=== EXERCISE BRIEF ===
Every line from the first one in the listing down to the line with "Szkoła, która oddycha." should be restated word for word.

=== DATA RECORDS ===

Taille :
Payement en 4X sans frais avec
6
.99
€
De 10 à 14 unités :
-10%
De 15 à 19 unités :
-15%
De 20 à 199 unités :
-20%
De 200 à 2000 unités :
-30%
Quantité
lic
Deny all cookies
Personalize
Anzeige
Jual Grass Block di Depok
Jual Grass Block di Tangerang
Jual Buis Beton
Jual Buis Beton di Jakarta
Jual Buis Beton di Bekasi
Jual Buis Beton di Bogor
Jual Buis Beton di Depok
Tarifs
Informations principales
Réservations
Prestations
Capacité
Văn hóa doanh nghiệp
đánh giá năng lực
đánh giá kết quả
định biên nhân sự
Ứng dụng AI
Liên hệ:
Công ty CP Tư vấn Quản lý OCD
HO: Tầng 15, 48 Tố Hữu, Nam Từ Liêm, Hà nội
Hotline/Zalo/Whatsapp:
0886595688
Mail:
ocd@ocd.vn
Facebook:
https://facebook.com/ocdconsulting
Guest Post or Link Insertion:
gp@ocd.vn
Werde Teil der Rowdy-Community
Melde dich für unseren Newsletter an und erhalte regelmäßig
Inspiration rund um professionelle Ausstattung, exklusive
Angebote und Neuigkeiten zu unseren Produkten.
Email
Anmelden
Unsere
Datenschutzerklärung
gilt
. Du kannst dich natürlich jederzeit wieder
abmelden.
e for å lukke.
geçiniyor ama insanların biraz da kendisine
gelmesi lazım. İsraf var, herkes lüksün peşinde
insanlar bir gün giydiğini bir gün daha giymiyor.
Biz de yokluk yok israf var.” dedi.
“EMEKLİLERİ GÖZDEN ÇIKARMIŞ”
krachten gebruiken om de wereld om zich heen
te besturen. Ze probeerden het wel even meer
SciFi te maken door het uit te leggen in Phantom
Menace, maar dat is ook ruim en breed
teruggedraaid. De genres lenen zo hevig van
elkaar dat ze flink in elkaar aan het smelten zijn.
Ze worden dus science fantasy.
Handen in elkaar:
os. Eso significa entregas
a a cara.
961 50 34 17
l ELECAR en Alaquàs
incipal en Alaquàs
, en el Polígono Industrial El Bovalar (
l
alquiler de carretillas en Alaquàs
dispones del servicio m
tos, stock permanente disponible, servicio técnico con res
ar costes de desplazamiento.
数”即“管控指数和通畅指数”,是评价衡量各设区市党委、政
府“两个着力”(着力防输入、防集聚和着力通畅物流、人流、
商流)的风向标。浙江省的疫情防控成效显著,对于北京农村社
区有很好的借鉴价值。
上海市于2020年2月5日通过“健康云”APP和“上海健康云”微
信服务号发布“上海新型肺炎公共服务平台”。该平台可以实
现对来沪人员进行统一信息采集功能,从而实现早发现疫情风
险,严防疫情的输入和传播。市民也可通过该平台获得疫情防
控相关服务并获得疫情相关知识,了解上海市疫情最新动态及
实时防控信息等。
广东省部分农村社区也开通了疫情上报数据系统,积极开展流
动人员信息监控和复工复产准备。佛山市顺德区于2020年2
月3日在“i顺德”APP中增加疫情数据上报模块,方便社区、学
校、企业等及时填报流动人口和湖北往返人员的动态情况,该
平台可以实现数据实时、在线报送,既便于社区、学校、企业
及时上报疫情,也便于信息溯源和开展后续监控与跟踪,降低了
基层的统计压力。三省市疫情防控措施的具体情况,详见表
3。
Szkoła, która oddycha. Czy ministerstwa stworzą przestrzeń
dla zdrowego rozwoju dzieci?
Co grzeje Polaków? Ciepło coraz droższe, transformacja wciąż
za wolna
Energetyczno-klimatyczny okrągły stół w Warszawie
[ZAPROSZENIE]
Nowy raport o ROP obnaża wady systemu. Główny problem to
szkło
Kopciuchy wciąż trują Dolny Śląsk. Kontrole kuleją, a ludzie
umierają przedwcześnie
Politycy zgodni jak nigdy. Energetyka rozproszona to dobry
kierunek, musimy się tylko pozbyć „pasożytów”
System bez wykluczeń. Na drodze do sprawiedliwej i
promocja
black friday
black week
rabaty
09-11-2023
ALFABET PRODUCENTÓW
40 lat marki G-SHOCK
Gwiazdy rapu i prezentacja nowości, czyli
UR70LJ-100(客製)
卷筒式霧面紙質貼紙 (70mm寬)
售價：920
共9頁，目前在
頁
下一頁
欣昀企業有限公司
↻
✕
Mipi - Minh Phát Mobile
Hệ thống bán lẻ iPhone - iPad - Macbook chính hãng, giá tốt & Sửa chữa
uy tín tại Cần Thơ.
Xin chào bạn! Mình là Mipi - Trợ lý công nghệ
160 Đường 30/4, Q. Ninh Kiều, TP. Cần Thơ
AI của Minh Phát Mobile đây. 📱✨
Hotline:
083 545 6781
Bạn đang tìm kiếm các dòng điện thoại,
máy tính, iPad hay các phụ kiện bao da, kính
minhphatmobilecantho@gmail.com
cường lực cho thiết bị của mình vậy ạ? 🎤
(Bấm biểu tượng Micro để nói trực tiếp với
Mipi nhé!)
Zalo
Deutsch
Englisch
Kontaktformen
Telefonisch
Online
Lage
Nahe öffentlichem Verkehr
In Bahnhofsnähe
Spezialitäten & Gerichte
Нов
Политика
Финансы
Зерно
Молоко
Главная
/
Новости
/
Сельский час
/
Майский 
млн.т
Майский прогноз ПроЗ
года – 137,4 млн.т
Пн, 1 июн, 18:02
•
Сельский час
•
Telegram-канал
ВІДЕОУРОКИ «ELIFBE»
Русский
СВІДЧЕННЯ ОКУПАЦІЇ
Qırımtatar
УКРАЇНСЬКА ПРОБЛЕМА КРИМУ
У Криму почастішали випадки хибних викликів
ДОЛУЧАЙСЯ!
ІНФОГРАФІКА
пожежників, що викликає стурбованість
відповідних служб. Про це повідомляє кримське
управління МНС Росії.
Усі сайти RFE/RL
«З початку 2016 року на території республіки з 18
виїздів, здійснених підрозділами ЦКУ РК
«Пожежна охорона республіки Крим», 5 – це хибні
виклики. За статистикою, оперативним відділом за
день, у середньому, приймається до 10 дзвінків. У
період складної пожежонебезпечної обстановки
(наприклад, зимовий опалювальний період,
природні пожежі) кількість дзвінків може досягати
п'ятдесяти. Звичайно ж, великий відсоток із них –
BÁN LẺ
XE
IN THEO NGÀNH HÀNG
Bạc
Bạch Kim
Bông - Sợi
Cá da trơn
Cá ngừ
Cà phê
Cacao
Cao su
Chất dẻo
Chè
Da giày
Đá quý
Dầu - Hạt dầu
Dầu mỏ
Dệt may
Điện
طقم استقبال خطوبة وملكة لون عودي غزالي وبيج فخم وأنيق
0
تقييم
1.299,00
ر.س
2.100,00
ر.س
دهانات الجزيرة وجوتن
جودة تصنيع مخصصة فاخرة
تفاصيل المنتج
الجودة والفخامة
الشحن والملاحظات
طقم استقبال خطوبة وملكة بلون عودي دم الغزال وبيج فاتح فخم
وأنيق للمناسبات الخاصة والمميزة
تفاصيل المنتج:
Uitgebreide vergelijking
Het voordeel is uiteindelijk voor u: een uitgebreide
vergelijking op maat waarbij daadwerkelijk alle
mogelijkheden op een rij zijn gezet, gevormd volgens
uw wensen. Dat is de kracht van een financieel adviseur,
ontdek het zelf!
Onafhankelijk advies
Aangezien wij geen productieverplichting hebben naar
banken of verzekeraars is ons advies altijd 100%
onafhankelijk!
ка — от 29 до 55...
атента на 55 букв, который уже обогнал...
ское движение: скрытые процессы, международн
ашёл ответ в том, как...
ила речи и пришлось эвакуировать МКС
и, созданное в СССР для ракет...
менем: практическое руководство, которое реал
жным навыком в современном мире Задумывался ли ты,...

=== TASK ANSWER ===
Taille :
Payement en 4X sans frais avec
6
.99
€
De 10 à 14 unités :
-10%
De 15 à 19 unités :
-15%
De 20 à 199 unités :
-20%
De 200 à 2000 unités :
-30%
Quantité
lic
Deny all cookies
Personalize
Anzeige
Jual Grass Block di Depok
Jual Grass Block di Tangerang
Jual Buis Beton
Jual Buis Beton di Jakarta
Jual Buis Beton di Bekasi
Jual Buis Beton di Bogor
Jual Buis Beton di Depok
Tarifs
Informations principales
Réservations
Prestations
Capacité
Văn hóa doanh nghiệp
đánh giá năng lực
đánh giá kết quả
định biên nhân sự
Ứng dụng AI
Liên hệ:
Công ty CP Tư vấn Quản lý OCD
HO: Tầng 15, 48 Tố Hữu, Nam Từ Liêm, Hà nội
Hotline/Zalo/Whatsapp:
0886595688
Mail:
ocd@ocd.vn
Facebook:
https://facebook.com/ocdconsulting
Guest Post or Link Insertion:
gp@ocd.vn
Werde Teil der Rowdy-Community
Melde dich für unseren Newsletter an und erhalte regelmäßig
Inspiration rund um professionelle Ausstattung, exklusive
Angebote und Neuigkeiten zu unseren Produkten.
Email
Anmelden
Unsere
Datenschutzerklärung
gilt
. Du kannst dich natürlich jederzeit wieder
abmelden.
e for å lukke.
geçiniyor ama insanların biraz da kendisine
gelmesi lazım. İsraf var, herkes lüksün peşinde
insanlar bir gün giydiğini bir gün daha giymiyor.
Biz de yokluk yok israf var.” dedi.
“EMEKLİLERİ GÖZDEN ÇIKARMIŞ”
krachten gebruiken om de wereld om zich heen
te besturen. Ze probeerden het wel even meer
SciFi te maken door het uit te leggen in Phantom
Menace, maar dat is ook ruim en breed
teruggedraaid. De genres lenen zo hevig van
elkaar dat ze flink in elkaar aan het smelten zijn.
Ze worden dus science fantasy.
Handen in elkaar:
os. Eso significa entregas
a a cara.
961 50 34 17
l ELECAR en Alaquàs
incipal en Alaquàs
, en el Polígono Industrial El Bovalar (
l
alquiler de carretillas en Alaquàs
dispones del servicio m
tos, stock permanente disponible, servicio técnico con res
ar costes de desplazamiento.
数”即“管控指数和通畅指数”,是评价衡量各设区市党委、政
府“两个着力”(着力防输入、防集聚和着力通畅物流、人流、
商流)的风向标。浙江省的疫情防控成效显著,对于北京农村社
区有很好的借鉴价值。
上海市于2020年2月5日通过“健康云”APP和“上海健康云”微
信服务号发布“上海新型肺炎公共服务平台”。该平台可以实
现对来沪人员进行统一信息采集功能,从而实现早发现疫情风
险,严防疫情的输入和传播。市民也可通过该平台获得疫情防
控相关服务并获得疫情相关知识,了解上海市疫情最新动态及
实时防控信息等。
广东省部分农村社区也开通了疫情上报数据系统,积极开展流
动人员信息监控和复工复产准备。佛山市顺德区于2020年2
月3日在“i顺德”APP中增加疫情数据上报模块,方便社区、学
校、企业等及时填报流动人口和湖北往返人员的动态情况,该
平台可以实现数据实时、在线报送,既便于社区、学校、企业
及时上报疫情,也便于信息溯源和开展后续监控与跟踪,降低了
基层的统计压力。三省市疫情防控措施的具体情况,详见表
3。
Szkoła, która oddycha. Czy ministerstwa stworzą przestrzeń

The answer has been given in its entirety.